This post is next in the series reviewing cases pending before SCOTUS this term.
"It's a very bad statute." This was Justice Scalia's observation during oral argument in Whitfield v. United States last Tuesday. The statute, 18 USC 2113(e), imposes a ten-year statutory minimum for forcing "any person to accompany him" when avoiding or attempting to avoid apprehension for bank robbery.
This is a case about how to interpret and apply one word: "accompany." The issue is whether § 2113(e)'s forced-accompaniment offense requires proof of more than a de minimis movement of the victim. The underlying Fourth Circuit decision presents a circuit split, with the Tenth Circuit on the right side of the issue. See US v. Marx, 485 F.2d 1179 (10th Cir 1973).

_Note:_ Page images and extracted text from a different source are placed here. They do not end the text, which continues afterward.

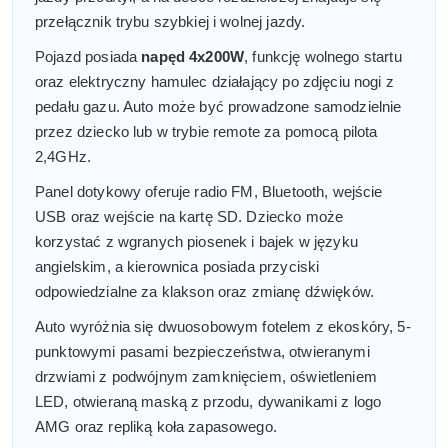
przełącznik trybu szybkiej i wolnej jazdy.
Pojazd posiada
napęd 4x200W
, funkcję wolnego startu
oraz elektryczny hamulec działający po zdjęciu nogi z
pedału gazu. Auto może być prowadzone samodzielnie
przez dziecko lub w trybie remote za pomocą pilota
2,4GHz.
Panel dotykowy oferuje radio FM, Bluetooth, wejście
USB oraz wejście na kartę SD. Dziecko może
korzystać z wgranych piosenek i bajek w języku
angielskim, a kierownica posiada przyciski
odpowiedzialne za klakson oraz zmianę dźwięków.
Auto wyróżnia się dwuosobowym fotelem z ekoskóry, 5-
punktowymi pasami bezpieczeństwa, otwieranymi
drzwiami z podwójnym zamknięciem, oświetleniem
LED, otwieraną maską z przodu, dywanikami z logo
AMG oraz repliką koła zapasowego.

Whitfield broke into the home of an elderly woman while fleeing a botched bank robbery. He had her move into another room of the house to avoid being seen by the police; in those few steps, she died of a heart attack.
The defense argument was one of distance -- "accompany" should not include such a limited trek. Instead, it should require "substantial" movement, or at least more than de minimis. This was not well received by the Court.
On the other side, however, the Court was concerned that prosecutors would seek leverage in plea negotiations by charging subsection (e), even when the movement was "comparatively trivial." Justice Kagan questioned leaving the interpretation to a prosecutor. The Government responded with a just-trust-us argument, retreating to the thin cover of the (unenforceable) U.S. Attorney's Manual. That did not seem to assuage the Court, either.
This is the second case this term where SCOTUS has been suspicious, if not outright critical, of the specter of overly-broad prosecutorial discretion. The focus of this decision and the impending decision in Yates (are fish tangible objects?) could be more on prosecutorial (in)discretion than statutory interpretation.